Several cases of conflict in India have also arisen from mining and industrial activities, extraction of mineral ores, and the improper disposal of waste materials, according to the EJAtlas.

The infamous Bhopal Gas Tragedy, for instance, is counted among the world’s worst industrial accidents. In December 1984, industrial negligence at Union Carbide India Limited’s Bhopal plant led to the accidental release of 30 metric tons of toxic methyl isocyanate gas into the atmosphere affecting hundreds of thousands of people in the city and surrounding areas.
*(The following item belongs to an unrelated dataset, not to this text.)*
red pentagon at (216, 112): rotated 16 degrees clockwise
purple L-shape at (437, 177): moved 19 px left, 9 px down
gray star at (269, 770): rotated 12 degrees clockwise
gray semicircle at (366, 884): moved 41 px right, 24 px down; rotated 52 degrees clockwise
Globally, socio-environmental conflict seems to be the highest in rural areas, the EJatlas team writes in a report to be published in the Journal of Peasant Studies. As of April 2015, around 63 percent of reported conflict cases in EJAtlas were from rural areas, the team found, while only 17 percent were from urban areas. Majority of these conflict cases arose from mining projects.

Preliminary results also show that 12 percent of the conflicts catalogued in the EJAtlas report the death of “environmental defenders”, Martinez Alier told Mongabay.

It’s not all gloomy, though. Some conflict cases have also had a “positive” outcome, Martinez Alier said. “We find that ‘environmental justice’ is achieved in about 18 per cent of all cases in EJAtlas (across countries and world regions), in which a project is stopped by the resistance of the local population and its allies.”

However, coverage of conflict cases in EJatlas still has gaps, Martinez Alier said. For example, coverage in China, Indonesia, North Africa, and Central Asia needs to increase, he said.

“Building the EJAtlas is a laborious and expensive process, although we do not complain,” Martinez Alier added. “It is a fantastic project, we advance knowledge, we make visible things that were invisible to the media and the researchers.”

“We rely a lot on voluntary work, on ‘activist knowledge’, but we must still check the accuracy of the information, sometimes revise the old cases because of new developments.”